Australia’s LNG export capacity increased from 2.6 billion cubic feet per day (Bcf/d) in 2011 to more than 11.4 Bcf/d in 2019. Australia’s DIIS forecasts that Australian LNG exports will grow to 10.8 Bcf/d by 2020–21 once the recently commissioned Wheatstone, Ichthys, and Prelude floating LNG (FLNG) projects ramp up to full production. Prelude FLNG, a barge located offshore in northwestern Australia, was the last of the eight new LNG export projects that came online in Australia in 2012 through 2018 as part of a major LNG capacity buildout.

Australia LNG export capacity

Source: U.S. Energy Information Administration, based on International Group of Liquefied Natural Gas Importers (GIIGNL), trade press
Note: Project’s online date reflects shipment of the first LNG cargo. North West Shelf Trains 1–2 have been in operation since 1989, Train 3 since 1992, Train 4 since 2004, and Train 5 since 2008.

Starting in 2012, five LNG export projects were developed in northwestern Australia: onshore projects Pluto, Gorgon, Wheatstone, and Ichthys, and the offshore Prelude FLNG. The total LNG export capacity in northwestern Australia is now 8.1 Bcf/d. In eastern Australia, three LNG export projects were completed in 2015 and 2016 on Curtis Island in Queensland—Queensland Curtis, Gladstone, and Australia Pacific—with a combined nameplate capacity of 3.4 Bcf/d.

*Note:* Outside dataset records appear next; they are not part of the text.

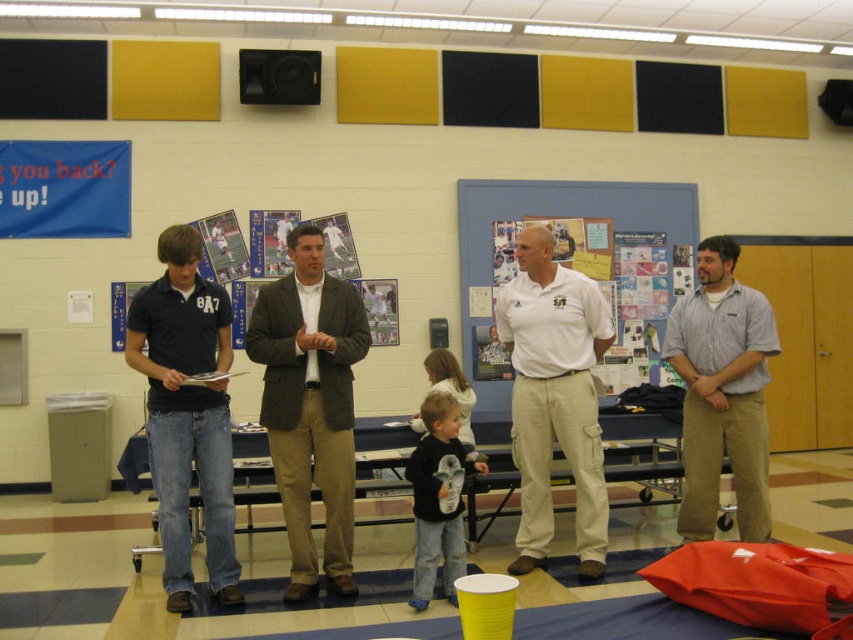
Consider the image. Does white cotton shirt at center have a smaller size compared to blue matte bulletin board at center?

Correct, white cotton shirt at center occupies less space than blue matte bulletin board at center.

At what (x,y) coordinates should I click in order to perform the action: click on white cotton shirt at center. Please return your answer as a coordinate pair (x, y). The width and height of the screenshot is (853, 640). Looking at the image, I should click on (554, 396).

Which is in front, point (518, 260) or point (459, 193)?

Positioned in front is point (518, 260).

Identify the location of white cotton shirt at center. This screenshot has height=640, width=853. (x=554, y=396).

At what (x,y) coordinates should I click in order to perform the action: click on brown textured blazer at center. Please return your answer as a coordinate pair (x, y). Image resolution: width=853 pixels, height=640 pixels. Looking at the image, I should click on (310, 404).

Is brown textured blazer at center below gray cotton shirt at right?

Correct, brown textured blazer at center is located below gray cotton shirt at right.

Which is behind, point (257, 332) or point (759, 500)?

The point (759, 500) is more distant.

The image size is (853, 640). Identify the location of brown textured blazer at center. (310, 404).

Describe the element at coordinates (722, 392) in the screenshot. I see `gray cotton shirt at right` at that location.

Can you confirm if gray cotton shirt at right is positioned above black cotton shirt at center?

Yes.

Where is `gray cotton shirt at right`? The image size is (853, 640). gray cotton shirt at right is located at coordinates (722, 392).

You are a GUI agent. You are given a task and a screenshot of the screen. Output one action in this format:
    pyautogui.click(x=<x>, y=<y>)
    Task: Click on the gray cotton shirt at right
    This screenshot has height=640, width=853.
    Given the screenshot: What is the action you would take?
    pyautogui.click(x=722, y=392)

All three projects in eastern Australia use natural gas from coalbed methane as a feedstock to produce LNG.

Australia LNG projects

Source: U.S. Energy Information Administration

Most of Australia’s LNG is exported under long-term contracts to three countries: Japan, China, and South Korea. An increasing share of Australia’s LNG exports in recent years has been sent to China to serve its growing natural gas demand. The remaining volumes were almost entirely exported to other countries in Asia, with occasional small volumes exported to destinations outside of Asia.

Australia LNG exports by destination country

Source: U.S. Energy Information Administration, based on International Group of Liquefied Natural Gas Importers (GIIGNL)

For several years, Australia’s natural gas markets in eastern states have been experiencing natural gas shortages and increasing prices because coal-bed methane production at some LNG export facilities in Queensland has not been meeting LNG export commitments. During these shortfalls, project developers have been supplementing their own production with natural gas purchased from the domestic market. The Australian government implemented several initiatives to address domestic natural gas production shortages in eastern states.

Several private companies proposed to develop LNG import terminals in southeastern Australia. Of the five proposed LNG import projects, Port Kembla LNG (proposed import capacity of 0.3 Bcf/d) is in the most advanced stage, having secured the necessary siting permits and an offtake contract with Australian customers. If built, the Port Kembla project will use the floating storage and regasification unit (FSRU) Höegh Galleon starting in January 2021.